Reforma a las instituciones internacionales
Instituciones a la altura de los retos del siglo 21
Las instituciones internacionales, como las Naciones Unidas, fueron establecidas para una época diferente. Pero los cambios mundiales en la cultura, la economía, la política, las comunicaciones y la independencia nacional han contribuido en la creación de un mundo interdependiente de 200 estados.Nuestras instituciones tienen cada vez menos capacidad de ocuparse de los diversos problemas que amenazan la estabilidad, prosperidad y sustentabilidad del mundo en nuestros días.
- conflicto e inseguridad (en inglés)
-
cambio climático
- sistemas financieros internacional interdependientes
- terrorismo (en inglés)
- proliferación de armas
- necesidades del desarrollo
- pobreza mundial y desigualdad creciente
- creciente demanda de escasos recursos, como alimento y energía.
Ahora debemos trabajar en conjunto para permitir que estas instituciones propicien un cambio real y duradero para atacar los retos del siglo 21. Siguen siendo el mejor mecanismo para lograrlo a través de un marco legal de relaciones reguladas entre países.
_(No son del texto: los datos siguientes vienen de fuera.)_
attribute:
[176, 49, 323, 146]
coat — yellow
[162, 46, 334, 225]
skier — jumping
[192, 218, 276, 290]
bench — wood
Conozca más de nuestra activa participación en las Naciones Unidas y la Unión Europea (enlaces en inglés)
El Reino Unido desea ver acciones en la reforma institucional
Creemos que las instituciones no se reformarán con la suficiente rapidez para hacer frente a estos nuevos retos a menos que trabajemos en conjunto.Requerimos de un “diálogo global” urgente sobre:
- La necesidad de reformar las instituciones internacionales
- Los retos globales que debemos abordar y sus posibles soluciones
- Formas prácticas para lograrlo.
- Reformar las instituciones internacionales, especialmente el Banco Mundial, para darle la capacidad de hacer frente al cambio climático y la pobreza global.
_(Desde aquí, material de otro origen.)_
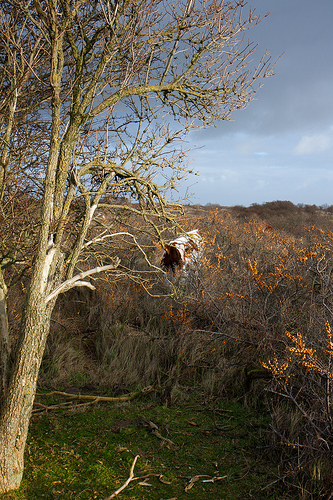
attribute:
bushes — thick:
[4, 183, 321, 491]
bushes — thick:
[9, 175, 306, 497]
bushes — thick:
[140, 259, 239, 320]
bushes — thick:
[137, 251, 232, 317]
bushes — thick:
[141, 234, 234, 308]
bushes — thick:
[175, 241, 234, 308]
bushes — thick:
[156, 237, 237, 320]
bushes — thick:
[169, 238, 226, 304]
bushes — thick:
[177, 244, 226, 300]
- Volver a examinar el papel del Fondo Monetario y del Banco Mundial para encontrar nuevas formas de manejar la turbulencia financiera global y traer prosperidad a más unos cuantos afortunados.
- Reformar las instituciones financieras para contrarrestar el terrorismo con mayor eficacia, la propagación de conflictos, los estados fallidos; y al mismo tiempo asegurar que continúen la energía y la capacidad no sólo para atacar la crisis, también para estabilizar las situaciones post conflictos.